I Drank Charcoal Juice For A Week And I Think It Helped My Skin Survive Womanhood
Late on the night of June 25, I arrived back at my apartment from a 2-week jaunt through Wisconsin and Chicago, ready to drink some charcoal juice. Let me explain: I was dehydrated from hours on a cramped airplane, experiencing a mild but near-permanent hangover from the previous weeks of celebration, and bone-tired. My skin was crying out like a man lost in the desert, as skin has a tendency to do after weeks of traveling. And as I wearily unlocked my apartment, ordering takeout on my phone like the modern woman I am, I found a package of cloudy black health drinks waiting for me in a refrigerated box.
The timing could not have been more perfect. I’d agreed to drink charcoal-y drinks — to be more specific, the Activated Lemonade and Activated Greens drinks from Juice Generation — for two weeks, to see if the charcoal had any affect on my skin. Activated charcoal is extremely porous and is lauded for its ability to make things stick to it — toxins and icky things, yeah, but also other sorts of molecules and nutrients and so on. Its purported toxin-bashing abilities have health nuts and skin-care freaks alike jumping on the trend.
According to Juice Generation spokeswoman Emily Parr, "The millions of tiny pores in our superfine charcoal powder washes toxins out of your system for improved digestion and skin."
That night, I sucked down a bottle of the Activated Greens and flung myself into bed, feeling mildly purified and self-righteous. Did two weeks of drinking black juice out of recyclable plastic bottles turn me into Gisele? Read on to find out.

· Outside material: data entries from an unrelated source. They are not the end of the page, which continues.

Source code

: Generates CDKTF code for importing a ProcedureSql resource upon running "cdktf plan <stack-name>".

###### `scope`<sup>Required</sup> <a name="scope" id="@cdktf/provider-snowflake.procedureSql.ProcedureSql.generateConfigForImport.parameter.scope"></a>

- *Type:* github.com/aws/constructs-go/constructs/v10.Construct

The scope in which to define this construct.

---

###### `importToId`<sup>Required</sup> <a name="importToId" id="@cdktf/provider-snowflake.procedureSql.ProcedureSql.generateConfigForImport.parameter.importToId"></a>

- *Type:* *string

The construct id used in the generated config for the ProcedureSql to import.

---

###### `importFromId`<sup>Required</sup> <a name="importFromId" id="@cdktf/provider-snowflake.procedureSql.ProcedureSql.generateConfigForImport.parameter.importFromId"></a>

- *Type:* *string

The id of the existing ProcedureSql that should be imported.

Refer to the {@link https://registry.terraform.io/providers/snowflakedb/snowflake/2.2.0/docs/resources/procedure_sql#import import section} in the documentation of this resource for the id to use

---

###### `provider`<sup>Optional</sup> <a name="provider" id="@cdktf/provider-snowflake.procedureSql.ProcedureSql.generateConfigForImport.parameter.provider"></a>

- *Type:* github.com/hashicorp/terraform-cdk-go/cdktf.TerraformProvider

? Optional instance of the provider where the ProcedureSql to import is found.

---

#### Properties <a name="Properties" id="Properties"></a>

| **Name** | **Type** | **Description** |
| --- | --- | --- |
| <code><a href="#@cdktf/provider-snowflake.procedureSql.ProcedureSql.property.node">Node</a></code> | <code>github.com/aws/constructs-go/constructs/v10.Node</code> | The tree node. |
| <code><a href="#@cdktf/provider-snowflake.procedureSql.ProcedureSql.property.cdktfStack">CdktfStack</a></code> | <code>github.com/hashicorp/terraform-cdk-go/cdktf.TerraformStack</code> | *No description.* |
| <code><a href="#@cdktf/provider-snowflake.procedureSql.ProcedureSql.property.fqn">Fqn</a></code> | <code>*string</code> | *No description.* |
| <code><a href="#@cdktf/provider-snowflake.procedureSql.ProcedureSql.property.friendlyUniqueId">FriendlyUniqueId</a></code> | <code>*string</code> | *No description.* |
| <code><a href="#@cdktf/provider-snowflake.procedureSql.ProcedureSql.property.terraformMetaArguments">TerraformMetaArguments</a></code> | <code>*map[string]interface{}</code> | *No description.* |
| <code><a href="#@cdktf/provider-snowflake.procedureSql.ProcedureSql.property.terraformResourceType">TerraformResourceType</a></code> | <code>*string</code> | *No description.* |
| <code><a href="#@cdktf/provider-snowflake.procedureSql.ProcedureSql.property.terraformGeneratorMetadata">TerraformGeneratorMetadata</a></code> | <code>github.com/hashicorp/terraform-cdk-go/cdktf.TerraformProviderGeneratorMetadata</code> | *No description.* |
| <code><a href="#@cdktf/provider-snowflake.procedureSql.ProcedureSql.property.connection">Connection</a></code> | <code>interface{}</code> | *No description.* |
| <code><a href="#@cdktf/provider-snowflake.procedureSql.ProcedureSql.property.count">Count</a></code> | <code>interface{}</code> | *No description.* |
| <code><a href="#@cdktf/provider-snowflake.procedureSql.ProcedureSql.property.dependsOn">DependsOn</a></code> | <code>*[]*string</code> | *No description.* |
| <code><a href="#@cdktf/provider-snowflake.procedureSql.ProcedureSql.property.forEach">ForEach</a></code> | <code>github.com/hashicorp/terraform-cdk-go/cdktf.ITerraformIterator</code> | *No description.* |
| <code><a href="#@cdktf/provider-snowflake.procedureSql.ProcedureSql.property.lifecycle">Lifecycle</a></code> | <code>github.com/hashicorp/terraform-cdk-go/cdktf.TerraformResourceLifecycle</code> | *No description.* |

Since I really hadn’t been treating my skin right while I was traveling — you try finding raw honey while hiking through Yellowstone!!!! JK, JK, I was in a major American city, but still, the thought of dropping $15 on a glorified hippie mask just didn’t seem very vacation-appropriate — I really focused on *~*pampering*~* my face back to health during these first few days. The drinks tasted great, I felt healthy, but I doubt they had any effect on my skin at this point. What I did notice, though, was that a return to my beloved routine — oil cleansing, raw honey masks, and the occasional aggressive green mud mask — was just what the dermatologist ordered.
Life proceeded as normal. Nothing much to report. I was pretty happy that I was getting some sort of nutritional value in my diet from the juices, because you know when you get back from a trip… and the fridge is empty… and you write “go to Trader Joe’s!!!!!!” on your to-do list… and the days pass… and you’re still eating the sticky rice that you ordered on your first night back… and you’re wondering why the rice hasn’t gone bad yet… does that mean something is, like, chemical-y in there?
Time for the BIG TWIST, guys. Right around here was the time I entered what we females call “hell week,” aka PMS-hood. If you’ve ever gone through this difficult and dangerous time as a lady, you know that it’s often accompanied by surprising delights, like rushes of irrational anger and breakouts!
Charcoal did not stop me from breaking out, because charcoal is not a deity. However, I was happily surprised to note that my skin recovered quickly. Like, really quickly. Was all this purifying carbon and ash speeding up my skin’s rejuvenative functions? Is rejuvenative a word?!
I finished up the week dying of cramps and yet somehow still fairly clear-skinned. It's important to note that charcoal binds to nutrients and medications, along with toxins, so don’t drink it right before or a couple hours after taking Midol — or eating a large salad — because it will negate all that goodness.
My skin is clear-ish already, so I knew I wouldn’t see any sort of huge, transformative difference (unless the magic of charcoal somehow transposed Giselle’s face onto my body, which I must report did not happen). However, it definitely seemed to reduce the duration of breakouts, which I think is really cool. I’ll tentatively say that for someone who’s skin is really congested, a few weeks of charcoal might be worth considering — after the appropriate research, of course. As is unfortunately the case with most natural beauty products, there's not a lot of evidence that charcoal is your skin's next big savior — mostly just anecdotal reports, like this one — but if you're open to crunchy skincare and are tired of only chugging water, why not try something dark and cloudy for a change? (Plus more water!!! Always!)